*Task to complete*
Starting at the line below holding "For every layout" and stopping at the line holding "text [150, 1536, 1090, 1579]", print every line exactly, both ends included, and leave the rest out.

*Material shown*
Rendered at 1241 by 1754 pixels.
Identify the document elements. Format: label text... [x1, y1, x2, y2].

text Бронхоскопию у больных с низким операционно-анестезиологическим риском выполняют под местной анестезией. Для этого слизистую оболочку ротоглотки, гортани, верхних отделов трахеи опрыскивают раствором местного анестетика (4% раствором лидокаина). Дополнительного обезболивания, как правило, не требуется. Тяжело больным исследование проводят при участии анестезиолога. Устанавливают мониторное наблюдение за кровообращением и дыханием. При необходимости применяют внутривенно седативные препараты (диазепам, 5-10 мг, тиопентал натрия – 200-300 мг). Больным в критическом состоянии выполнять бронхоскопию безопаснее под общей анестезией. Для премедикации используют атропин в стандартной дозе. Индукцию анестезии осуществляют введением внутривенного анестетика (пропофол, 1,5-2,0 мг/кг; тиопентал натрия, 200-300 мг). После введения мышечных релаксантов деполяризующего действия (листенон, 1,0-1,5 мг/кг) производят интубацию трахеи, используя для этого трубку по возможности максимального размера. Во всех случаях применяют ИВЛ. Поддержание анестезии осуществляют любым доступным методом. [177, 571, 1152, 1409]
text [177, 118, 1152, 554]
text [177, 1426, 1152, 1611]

--

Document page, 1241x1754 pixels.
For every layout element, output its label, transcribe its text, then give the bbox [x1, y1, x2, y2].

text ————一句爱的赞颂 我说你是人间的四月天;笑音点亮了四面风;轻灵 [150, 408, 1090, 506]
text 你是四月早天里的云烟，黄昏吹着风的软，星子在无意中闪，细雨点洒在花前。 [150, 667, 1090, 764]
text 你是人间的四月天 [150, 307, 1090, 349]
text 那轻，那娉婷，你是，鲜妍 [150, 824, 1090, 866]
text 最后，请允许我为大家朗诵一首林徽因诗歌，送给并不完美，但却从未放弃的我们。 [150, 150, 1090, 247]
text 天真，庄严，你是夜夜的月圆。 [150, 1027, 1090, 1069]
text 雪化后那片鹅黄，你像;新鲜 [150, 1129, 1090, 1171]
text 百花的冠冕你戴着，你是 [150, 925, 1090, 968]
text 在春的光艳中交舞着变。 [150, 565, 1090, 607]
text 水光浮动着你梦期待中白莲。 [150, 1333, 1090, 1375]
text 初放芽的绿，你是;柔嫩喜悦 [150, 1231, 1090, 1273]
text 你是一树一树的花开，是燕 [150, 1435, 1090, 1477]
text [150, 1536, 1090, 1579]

==

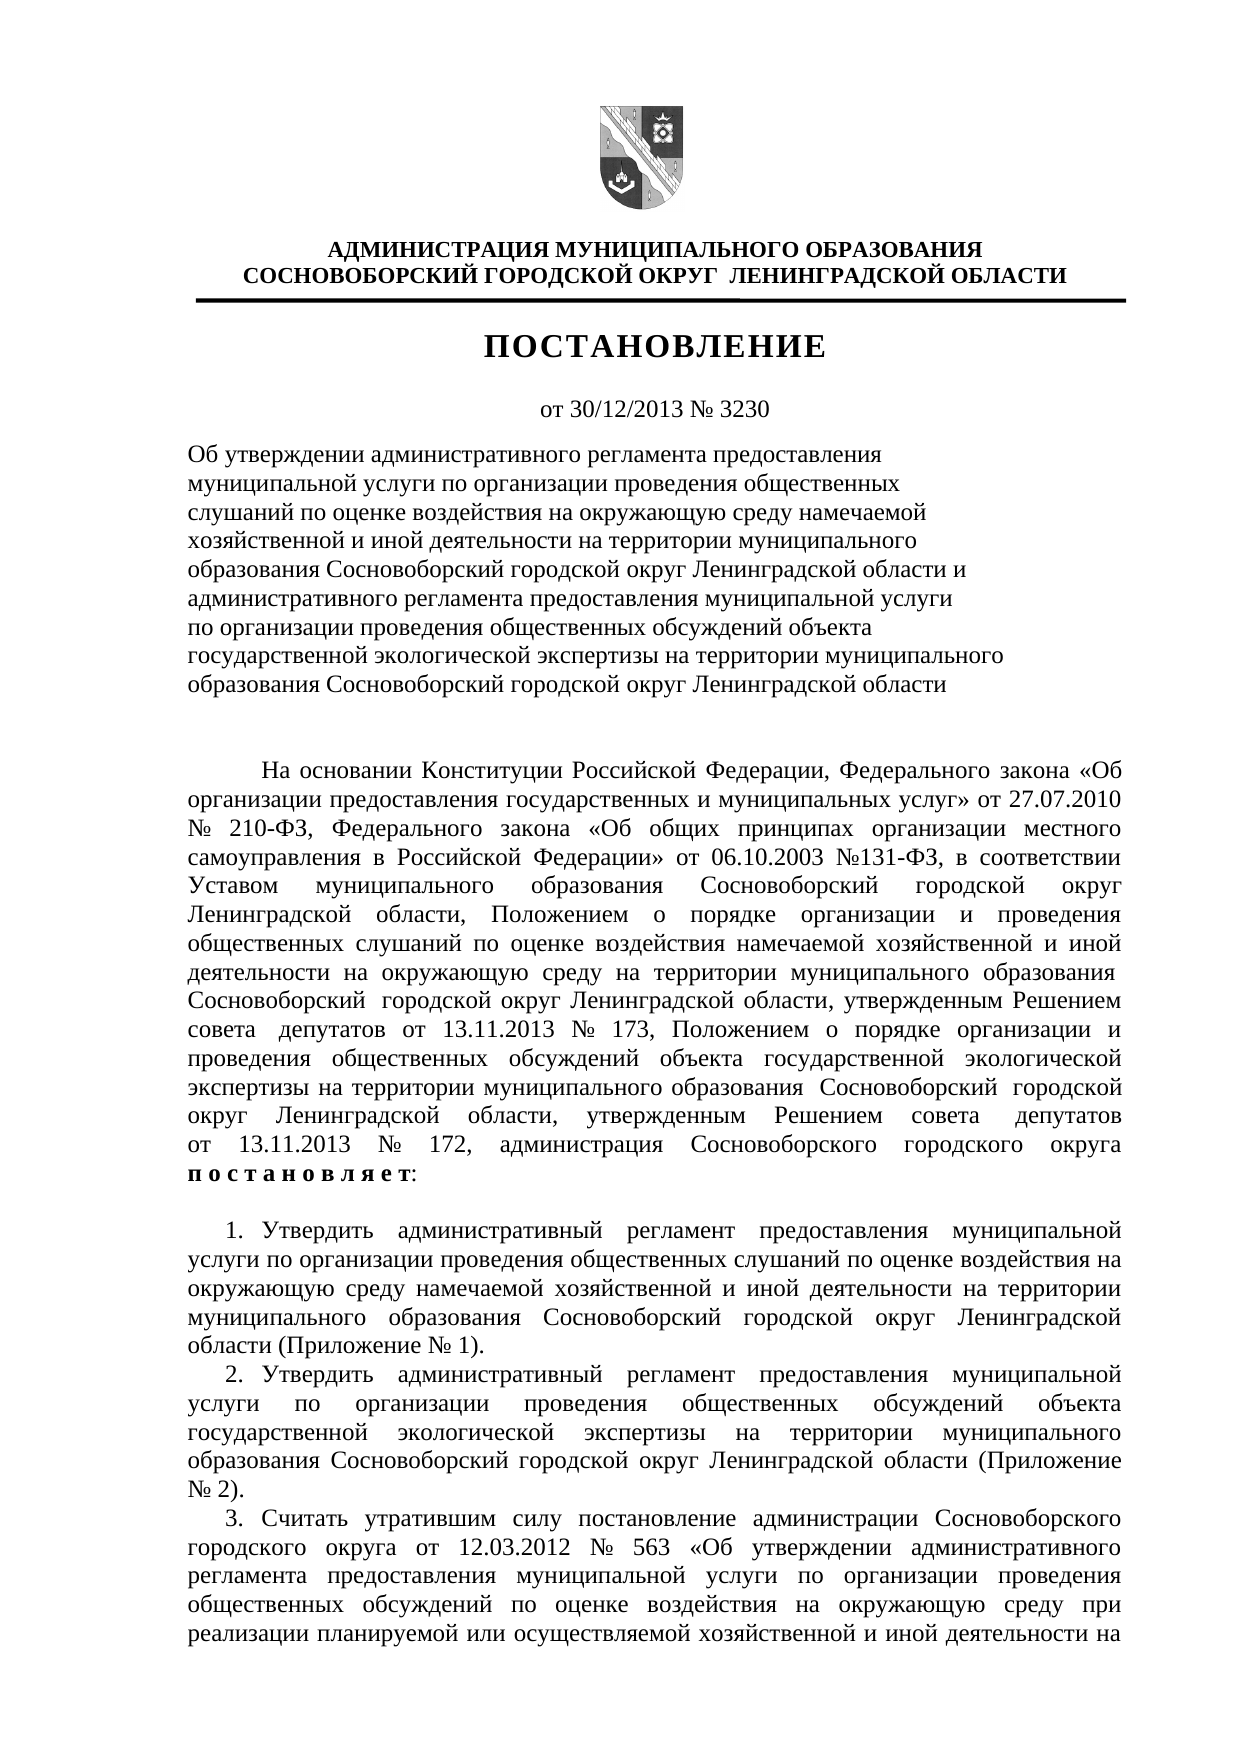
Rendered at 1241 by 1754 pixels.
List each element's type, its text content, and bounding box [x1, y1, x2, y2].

*Answer space*
For every layout element, output its label, transcribe its text, then give the bbox [x1, y1, x2, y2].

text ————一句爱的赞颂 我说你是人间的四月天;笑音点亮了四面风;轻灵 [150, 408, 1090, 506]
text 你是四月早天里的云烟，黄昏吹着风的软，星子在无意中闪，细雨点洒在花前。 [150, 667, 1090, 764]
text 你是人间的四月天 [150, 307, 1090, 349]
text 那轻，那娉婷，你是，鲜妍 [150, 824, 1090, 866]
text 最后，请允许我为大家朗诵一首林徽因诗歌，送给并不完美，但却从未放弃的我们。 [150, 150, 1090, 247]
text 天真，庄严，你是夜夜的月圆。 [150, 1027, 1090, 1069]
text 雪化后那片鹅黄，你像;新鲜 [150, 1129, 1090, 1171]
text 百花的冠冕你戴着，你是 [150, 925, 1090, 968]
text 在春的光艳中交舞着变。 [150, 565, 1090, 607]
text 水光浮动着你梦期待中白莲。 [150, 1333, 1090, 1375]
text 初放芽的绿，你是;柔嫩喜悦 [150, 1231, 1090, 1273]
text 你是一树一树的花开，是燕 [150, 1435, 1090, 1477]
text [150, 1536, 1090, 1579]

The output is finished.